Under the 1952 Act, the courts interpreted “on sale” to include secret sales, primarily because the statute used “public” to modify “use” but not to modify “sale.”  However, the AIA has the qualifying clause “or otherwise available to the public” which modifies “on sale.”  The courts have not yet interpreted this provision and ruled whether secret sales may be invalidating.  However, the U.S. Patent and Trademark Office has taken the position that secret sales are not invalidating. The Patent Office’s interpretation of the AIA on-sale bar is as follows:

The pre-AIA 35 U.S.C. 102(b) “on sale” provision has been interpreted as including commercial activity even if the activity is secret. See MPEP § 2133.03(b), subsection III.A. AIA 35 U.S.C. 102(a)(1) uses the same “on sale” term as pre-AIA 35 U.S.C. 102(b). The “or otherwise available to the public” residual clause of AIA 35 U.S.C. 102(a)(1), however, indicates that AIA 35 U.S.C. 102(a)(1) does not cover secret sales or offers for sale. For example, an activity (such as a sale, offer for sale, or other commercial activity) is secret (non-public) if it is among individuals having an obligation of confidentiality to the inventor.

Manual of Patent Examining Procedure (MPEP § 2152.02(d)) (emphasis added).  Some contend that the use of the phrase “on sale” indicated an intent to maintain the same case law governing the on sale bar, in which case secret sales would remain invalidating.  However, the Patent Office concluded that the statutory language was sufficiently clear on its face to indicate an intent to make only “public” sales invalidating.
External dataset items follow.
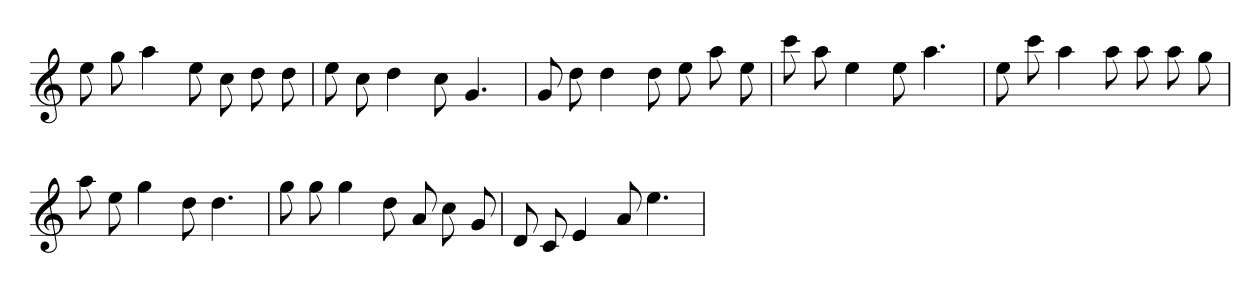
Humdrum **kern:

**kern
*part1
*staff1
*k[]
*C:
=
8ee
8gg
4aa
8ee
8cc
8dd
8dd
=
*k[]
*C:
8ee
8cc
4dd
8cc
4.g
=
*k[]
*C:
8g
8dd
4dd
8dd
8ee
8aa
8ee
=
*k[]
*C:
8ccc
8aa
4ee
8ee
4.aa
=
*k[]
*C:
8ee
8ccc
4aa
8aa
8aa
8aa
8gg
=
*k[]
*C:
8aa
8ee
4gg
8dd
4.dd
=
*k[]
*C:
8gg
8gg
4gg
8dd
8a
8cc
8g
=
*k[]
*C:
8d
8c
4e
8a
4.ee
=
*-
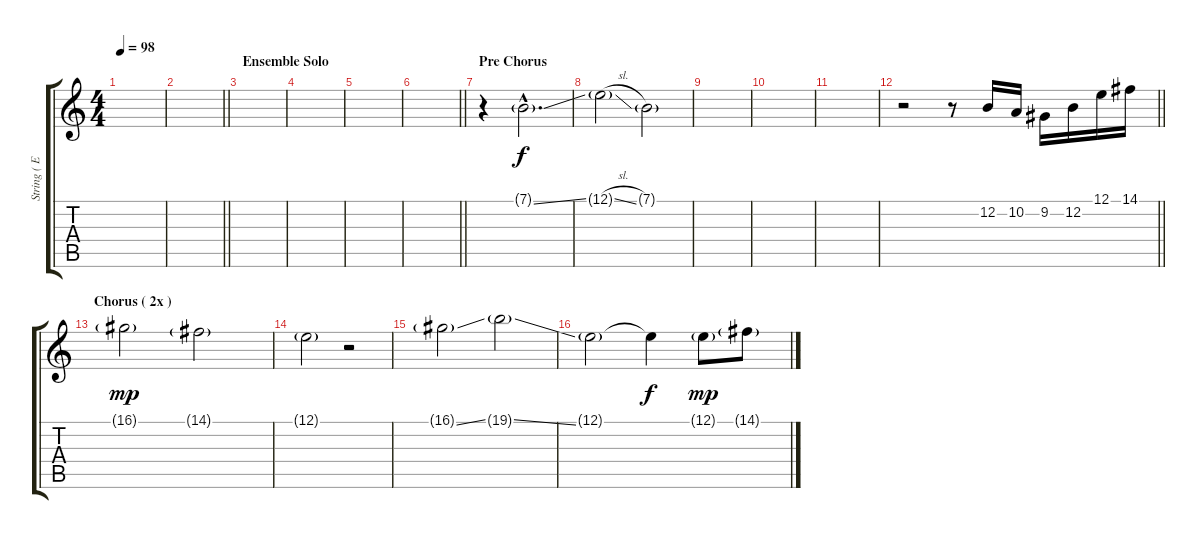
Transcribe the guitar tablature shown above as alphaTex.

\track ("String ( Extras )" "String ( E") {instrument stringensemble1}
\staff {score tabs}
\tuning (E4 B3 G3 D3 A2 E2) {hide}
\ts (4 4)
\tempo 98
\clef g2
\ks c
|
\barLineRight lightlight
|
\section ("" "Ensemble Solo")
|
|
|
\barLineRight lightlight
|
\section ("" "Pre Chorus")
r.4{volume 0} 7.1{ss g hac}.2{d volume 13} |
12.1{sl g}.2 7.1{g}.2 |
|
|
|
\barLineRight lightlight
r.2 r.8 12.2.16{dy f} 10.2.16 9.2.16 12.2.16 12.1.16 14.1.16 |
\section ("" "Chorus ( 2x )")
16.1{g}.2{dy mp} 14.1{g}.2 |
12.1{g}.2 r.2 |
16.1{ss g}.2 19.1{ss g}.2 |
12.1{g}.2 12.1{t}.4{dy f} 12.1{g}.8{dy mp} 14.1{g}.8
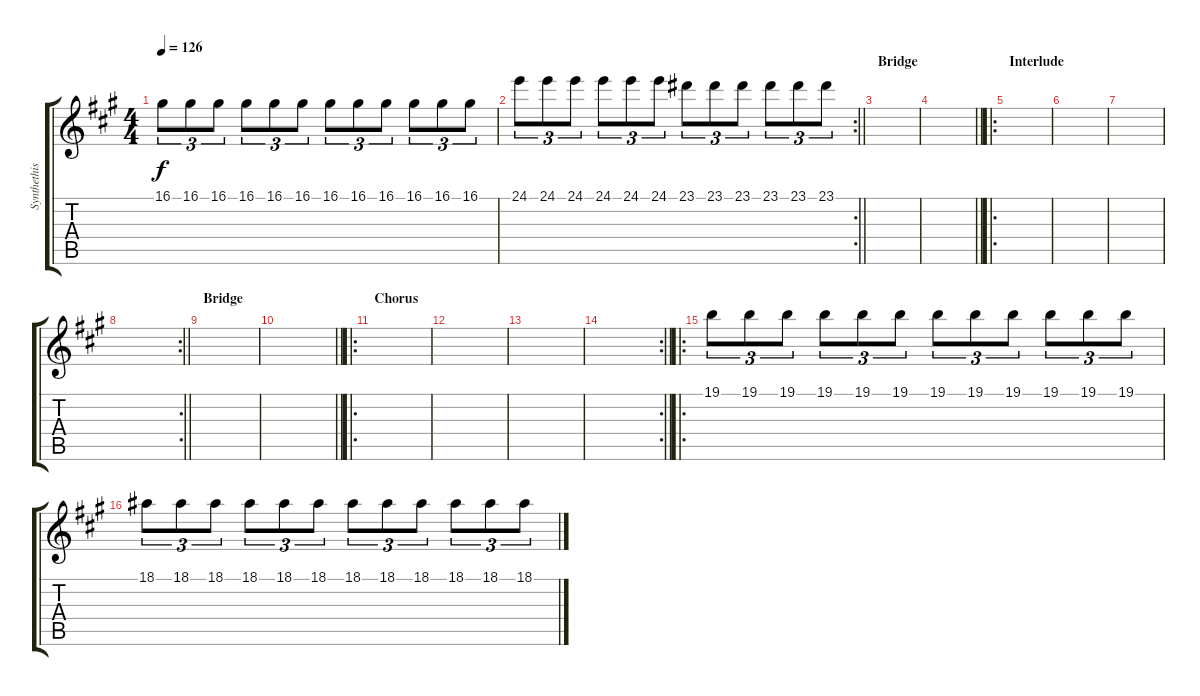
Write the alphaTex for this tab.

\track ("Synthethiser 1" "Synthethis") {instrument tremolostrings}
\staff {score tabs}
\tuning (E4 B3 G3 D3 A2 E2) {hide}
\ts (4 4)
\tempo 126
\clef g2
\ks a
16.1.8{tu (3 2) dy f} 16.1.8{tu (3 2)} 16.1.8{tu (3 2)} 16.1.8{tu (3 2)} 16.1.8{tu (3 2)} 16.1.8{tu (3 2)} 16.1.8{tu (3 2)} 16.1.8{tu (3 2)} 16.1.8{tu (3 2)} 16.1.8{tu (3 2)} 16.1.8{tu (3 2)} 16.1.8{tu (3 2)} |
\rc 2
\barLineRight lightlight
24.1.8{tu (3 2)} 24.1.8{tu (3 2)} 24.1.8{tu (3 2)} 24.1.8{tu (3 2)} 24.1.8{tu (3 2)} 24.1.8{tu (3 2)} 23.1.8{tu (3 2)} 23.1.8{tu (3 2)} 23.1.8{tu (3 2)} 23.1.8{tu (3 2)} 23.1.8{tu (3 2)} 23.1.8{tu (3 2)} |
\section ("" "Bridge")
|
\barLineRight lightlight
|
\ro
\section ("" "Interlude")
|
|
|
\rc 2
\barLineRight lightlight
|
\section ("" "Bridge")
|
\barLineRight lightlight
|
\ro
\section ("" "Chorus")
|
|
|
\rc 2
\barLineRight lightlight
|
\ro
19.1.8{tu (3 2)} 19.1.8{tu (3 2)} 19.1.8{tu (3 2)} 19.1.8{tu (3 2)} 19.1.8{tu (3 2)} 19.1.8{tu (3 2)} 19.1.8{tu (3 2)} 19.1.8{tu (3 2)} 19.1.8{tu (3 2)} 19.1.8{tu (3 2)} 19.1.8{tu (3 2)} 19.1.8{tu (3 2)} |
18.1.8{tu (3 2)} 18.1.8{tu (3 2)} 18.1.8{tu (3 2)} 18.1.8{tu (3 2)} 18.1.8{tu (3 2)} 18.1.8{tu (3 2)} 18.1.8{tu (3 2)} 18.1.8{tu (3 2)} 18.1.8{tu (3 2)} 18.1.8{tu (3 2)} 18.1.8{tu (3 2)} 18.1.8{tu (3 2)}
Thus, at least based on the PTO’s interpretation, it may behoove companies to sell products that will be the subject of patent applications under a non-disclosure agreement until a patent application covering the products is on file.

One related issue concerns the impact of the on-sale bar on method claims.  Generally, one cannot sell “a method,” but can sell a product made by using the method.  Under pre-AIA case law, an inventor’s secret use of a method to make a product that he or she sold prior to the critical date (i.e., one year before the patent application was filed ) barred a patent on the method, while a third party’s sale of products made by the method did not.  D.L. Auld Co. v. Chroma Graphics Corp., 714 F.2d 1144, 1147 (Fed. Cir. 1983); W.L. Gore & Assocs. v. Garlock, Inc., 721 F.2d 1540, 1549-50 (Fed. Cir. 1983).  However, based on its interpretation of the AIA, it appears the PTO may not treat an inventor’s or assignee’s sale of a product made by a patented (and secret) process as rendering the method sufficiently “available to the public” to trigger the on-sale bar.

The PTO’s interpretation of the AIA does not have the force of law.  However, until the courts begin interpreting the foregoing provisions of the statute, the PTO will treat secret sales as not coming within the scope of the on-sale bar.